As we’ve mentioned in other articles, plastics permeate every facet of our lives. They’re in our cars, on our kitchen counters, and in our bathrooms. Nowhere have they been adopted so fast as Aerospace, however.
Starting with World War II, plastics have played a role in aviation, replacing critical rubber components in planes after the Japanese took over major suppliers in the Philippines. Later, higher grade plastics began replacing important electrical insulators in planes then began to see use in mechanical applications, replacing gears, pulleys and fasteners. The benefit to using plastic components over aluminum is weight. For every pound of weight shaved off a plane, approximately $1,000 of fuel is saved over the plane’s lifetime. A lighter plane is simply more fuel efficient.
Today, plastic composites make up the majority of airplanes with the Boeing 787 Dreamliner being the first plane with carbon-fiber plastic composites making up the wings and fuselage, which means it is the lightest plane of its size and most fuel efficient. The U.S. Air Force has also implemented plastic composites to make stealth aircraft, using the plastics to absorb radar waves instead of reflecting them, reducing their radar signature.
Aside from the adoption of composites to replace the body and fuselage of modern aircraft, plastics have also replaced most metal components in aviation. These include the air-return grills, the instrument panels, bearings and bushings, fasteners, the gears and gear spaces, and wire wrap insulation as well as much more. Essentially anything small and metal has been replaced with plastics and as industrial plastics become more robust, larger parts are being replaced with plastics or plastic composites.
Then came the birth of the space program in the 1960’s and American’s were presented with the seemingly impossible task of putting men on the moon; a feat that would require countless technological innovations and industrial ingenuity.
Spaceflight’s first problem would be weight. Not only did the spacecraft itself need to break Earth’s gravity, but also carry the immense amount of fuel required to do so, the spacecraft’s crew, and all the fixings in order to keep them alive in space. NASA also needed a material that would protect the crew from the extreme temperatures of space and re-entry. Kevlar and nylon became the plastics of choice. Used to protect the crew aboard the craft from the extreme temperatures of space and re-entry, layers of nylon and other insulators where wrapped under the body of the space crafts. Kevlar and nylon are still used today on modern craft and keep the long-lasting Hubble telescope among many other satellites in working order.

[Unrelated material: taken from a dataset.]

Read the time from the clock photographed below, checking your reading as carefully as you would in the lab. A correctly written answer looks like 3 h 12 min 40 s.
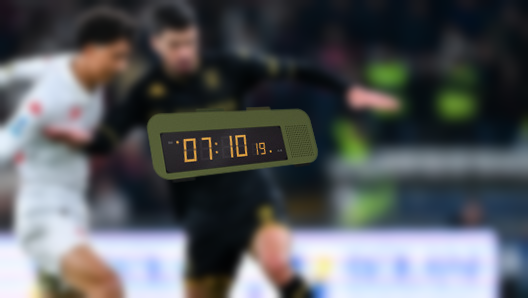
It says 7 h 10 min 19 s
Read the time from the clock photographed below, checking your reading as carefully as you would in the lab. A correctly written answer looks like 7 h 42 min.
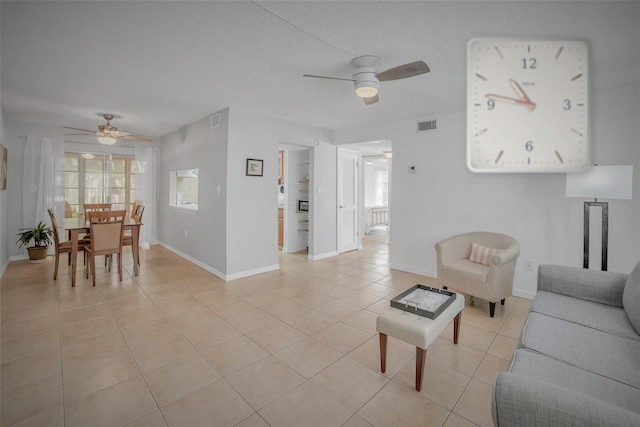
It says 10 h 47 min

Kevlar is used in space suits to maintain a strong, yet malleable layer of protection from the extremes of space, including whatever small debris an astronaut may encounter. Inside the suit plastic piping disperses cooling liquid around the astronaut’s body and composite plastics are used to make the helmet and visor for the space suit. The inner workings for the suits respiratory system are also largely plastic and the designs for which were adopted by fire fighters to make the revolutionary light respirators still in use today, with only a few modifications.
High-grade plastics have many inherent qualities that make them suitable for space exploration, such as their high resistance to thermal change, inherent fire resistance, high tensile strength and some even have radiation resistant qualities.
While plastics have not been as extensively used in space travel as they have been in airplanes, they are being strongly considered for the future as high grade plastics like Polyetheretherkytone (PEEK) demonstrate their ability to function in the hostile environments of space travel. The industry has been slow to adopt plastic composites over traditional materials because of the high risk nature of space flight and especially re-entry. While plastics have proven more than adequate for in-atmosphere flight, aerospace engineers are cautious in replacing everything with plastic. Currently, however, space programs both public and private are looking to plastics for light weight radiation shielding for long term space travel, like on the International Space Station or for interplanetary flight to places like Mars. Peek fasteners particularly are widely specified. Read more about PEEK Fasteners here.
For aerospace, the future of plastics is bright. As better plastics are engineered and their ability to be cost effective and lightweight are demonstrated without sacrificing strength and durability, more and more of the planes we fly and space-bound vehicles we build will be made of plastic.